* Exercise set:
1. Answer these questions using the forum thread on feeding a good doer:
(a) How tall is the horse Chestnutmare describes?
(b) What does MillionDollar advise doing to the hay before soaking it?
(c) Which feed is HoneyB24's horse intolerant to?
2. Based on the forum thread on feeding a good doer, decide whether each statement is true. Answer yes or no, and quote the words that decide it.
(a) Chestnutmare's horse now spends nights outside.
(b) MillionDollar calls the suggested feed combination cheap.
(c) HoneyB24's horse suffers with sweet itch.

# Feeding a good doer..



## Chestnutmare (24 September 2012)

I am off to buy some feed this weekend and wandering what to get as I have a good doer he's a 15.1 irish cob x (ish) i think got quite tubby living out, he's now back in at night with only a l/w on.

I am thinking dengie alfa a lite or their good doer chaff, and some everyday high fibre nuts or mix.

Only used to feeding a lami and with all the feed in the world on the market now, just wandering what you all feed yours?

I don't want anything high in sugar either, want it as high fibre as poss, I also saw that Spillers i think it was does a fibre chaff (think it was chaff).

Help ha ha


----------



## MillionDollar (24 September 2012)

I would feed a handful of Hi-Fi Lite with 365 Complete (just google it).........works out a cheap feed and will have everything you need in it. Also feed your hay soaked (and weigh the hay before you soak to make sure you're not over feeding).


----------



## HoneyB24 (24 September 2012)

My horse is a fairly good doer, she also suffers with sweet itch and is intolerant to alfalfa. Im going to start feeding her on dodson and horrell safe and sound and allen and page quite nuts (the nuts she has had since i have had her) This seems to work for her, and if she doesn lose too much weight, she will have speedibeet as well.


----------



## Mince Pie (24 September 2012)

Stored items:
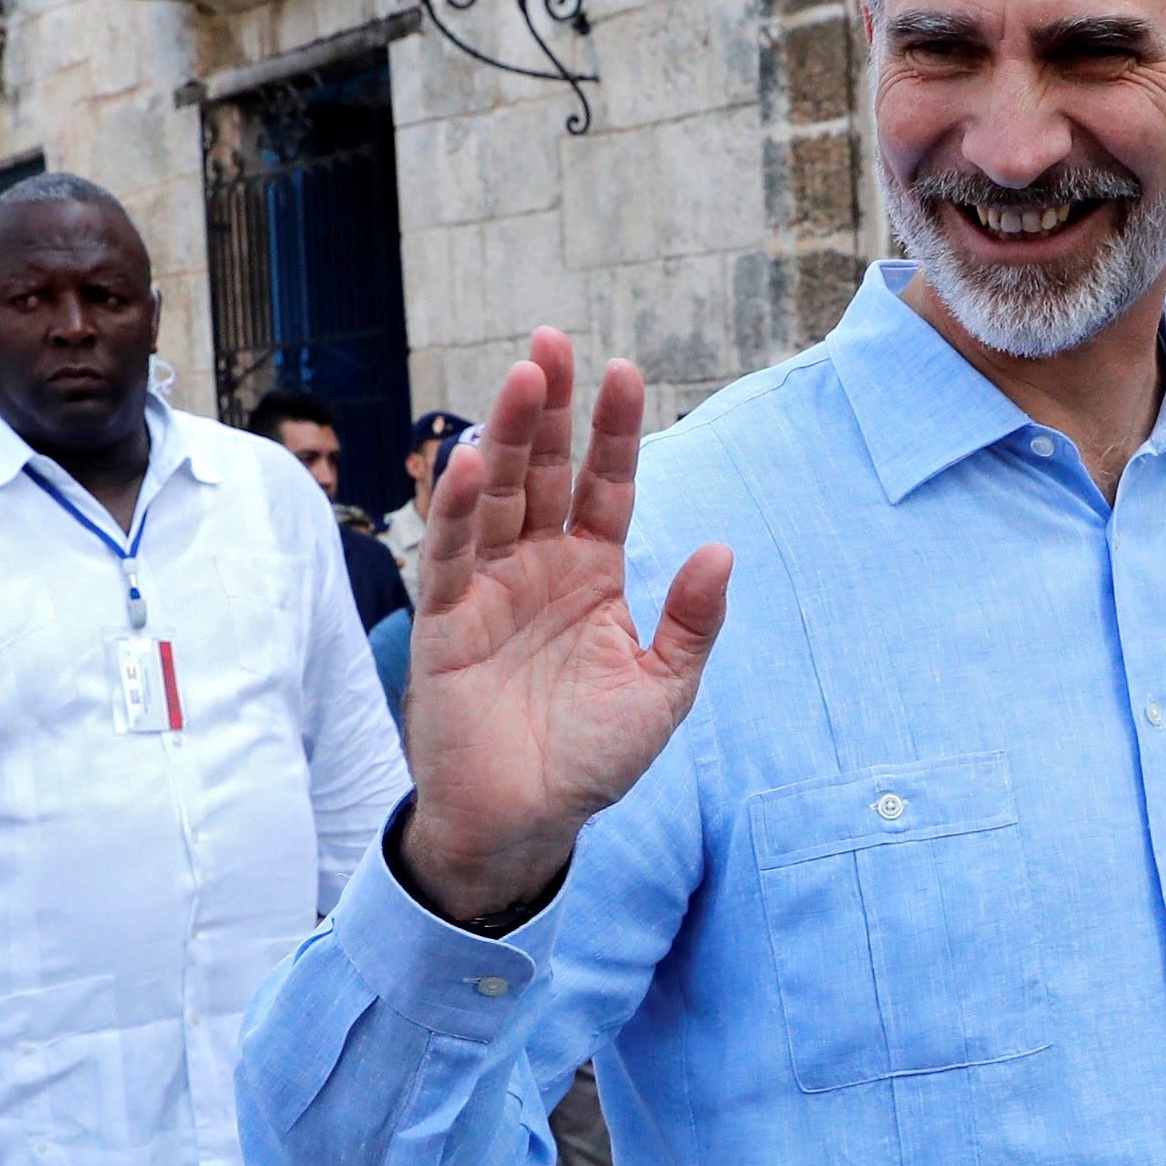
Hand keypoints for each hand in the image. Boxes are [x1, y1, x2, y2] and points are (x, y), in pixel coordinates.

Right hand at [404, 328, 737, 914]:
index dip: (613, 432)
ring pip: (496, 498)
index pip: (606, 486)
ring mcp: (489, 589)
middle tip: (552, 343)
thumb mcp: (662, 690)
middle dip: (549, 410)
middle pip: (545, 473)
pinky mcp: (446, 623)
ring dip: (506, 439)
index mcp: (593, 573)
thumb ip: (691, 623)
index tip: (624, 371)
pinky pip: (452, 557)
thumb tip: (720, 549)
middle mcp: (539, 567)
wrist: (527, 823)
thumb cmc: (593, 757)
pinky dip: (458, 511)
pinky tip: (471, 463)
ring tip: (521, 379)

* Results by task:
1.
(a) 15.1
(b) Weigh it.
(c) Alfalfa

2.
(a) No: "he's now back in at night with only a l/w on."
(b) Yes: "works out a cheap feed"
(c) Yes: "she also suffers with sweet itch"